In practice many of thesauri are constructed manually. They have mainly been constructed in two ways:

(1) words which are deemed to be about the same topic are linked;

(2) words which are deemed to be about related things are linked.

The first kind of thesaurus connects words which are intersubstitutible, that is, it puts them into equivalence classes. Then one word could be chosen to represent each class and a list of these words could be used to form a controlled vocabulary. From this an indexer could be instructed to select the words to index a document, or the user could be instructed to select the words to express his query. The same thesaurus could be used in an automatic way to identify the words of a query for the purpose of retrieval.

The second kind of thesaurus uses semantic links between words to, for example, relate them hierarchically. The manually constructed thesaurus used by the MEDLARS system is of this type.

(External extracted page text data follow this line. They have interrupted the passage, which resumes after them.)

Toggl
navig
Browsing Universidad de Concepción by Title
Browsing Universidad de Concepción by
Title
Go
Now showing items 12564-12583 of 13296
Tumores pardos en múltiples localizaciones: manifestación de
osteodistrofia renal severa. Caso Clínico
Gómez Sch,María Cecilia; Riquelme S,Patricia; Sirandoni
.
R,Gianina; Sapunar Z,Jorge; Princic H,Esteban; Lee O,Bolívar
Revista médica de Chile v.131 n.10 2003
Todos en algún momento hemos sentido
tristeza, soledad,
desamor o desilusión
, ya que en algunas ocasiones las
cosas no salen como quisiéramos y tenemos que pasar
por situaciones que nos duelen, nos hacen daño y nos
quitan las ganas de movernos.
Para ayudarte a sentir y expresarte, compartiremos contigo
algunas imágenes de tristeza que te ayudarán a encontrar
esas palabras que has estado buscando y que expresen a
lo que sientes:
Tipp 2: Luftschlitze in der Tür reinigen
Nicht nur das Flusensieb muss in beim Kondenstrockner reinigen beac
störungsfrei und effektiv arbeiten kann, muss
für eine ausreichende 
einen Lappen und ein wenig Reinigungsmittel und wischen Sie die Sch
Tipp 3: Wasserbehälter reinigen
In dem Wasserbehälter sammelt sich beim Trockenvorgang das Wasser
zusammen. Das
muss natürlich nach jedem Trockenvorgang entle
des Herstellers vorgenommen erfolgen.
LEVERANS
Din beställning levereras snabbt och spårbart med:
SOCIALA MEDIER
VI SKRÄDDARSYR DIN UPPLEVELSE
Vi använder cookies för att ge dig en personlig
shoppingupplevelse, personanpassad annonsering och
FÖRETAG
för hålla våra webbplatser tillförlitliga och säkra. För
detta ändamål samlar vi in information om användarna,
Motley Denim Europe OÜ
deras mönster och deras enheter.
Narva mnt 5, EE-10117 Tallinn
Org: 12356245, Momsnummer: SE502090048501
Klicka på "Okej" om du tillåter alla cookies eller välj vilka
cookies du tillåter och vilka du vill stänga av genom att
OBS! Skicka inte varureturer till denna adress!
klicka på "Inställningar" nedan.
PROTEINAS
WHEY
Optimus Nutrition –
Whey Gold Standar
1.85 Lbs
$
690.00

However, methods have been proposed to construct thesauri automatically. Whereas, the manual thesauri are semantically based (e.g. they recognise synonyms, more general, or more specific relationships) the automatic thesauri tend to be syntactically and statistically based. Again the use of syntax has proved to be of little value, so I shall concentrate on the statistical methods. These are based mainly on the patterns of co-occurrence of words in documents. These 'words' are often the descriptive items which were introduced earlier as terms of keywords.

The basic relationship underlying the automatic construction of keyword classes is as follows: If keyword a and b are substitutible for one another in the sense that we are prepared to accept a document containing one in response to a request containing the other, this will be because they have the same meaning or refer to a common subject or topic. One way of finding out whether two keywords are related is by looking at the documents in which they occur. If they tend to co-occur in the same documents, the chances are that they have to do with the same subject and so can be substituted for one another.

It is not difficult to see that, based on this principle, a classification of keywords can be automatically constructed, of which the classes are used analogously to those of the manual thesaurus mentioned before. More specifically we can identify two main approaches to the use of keyword classifications:

(1) replace each keyword in a document (and query) representative by the name of the class in which it occurs;

(2) replace each keyword by all the keywords occurring in theclass to which it belongs.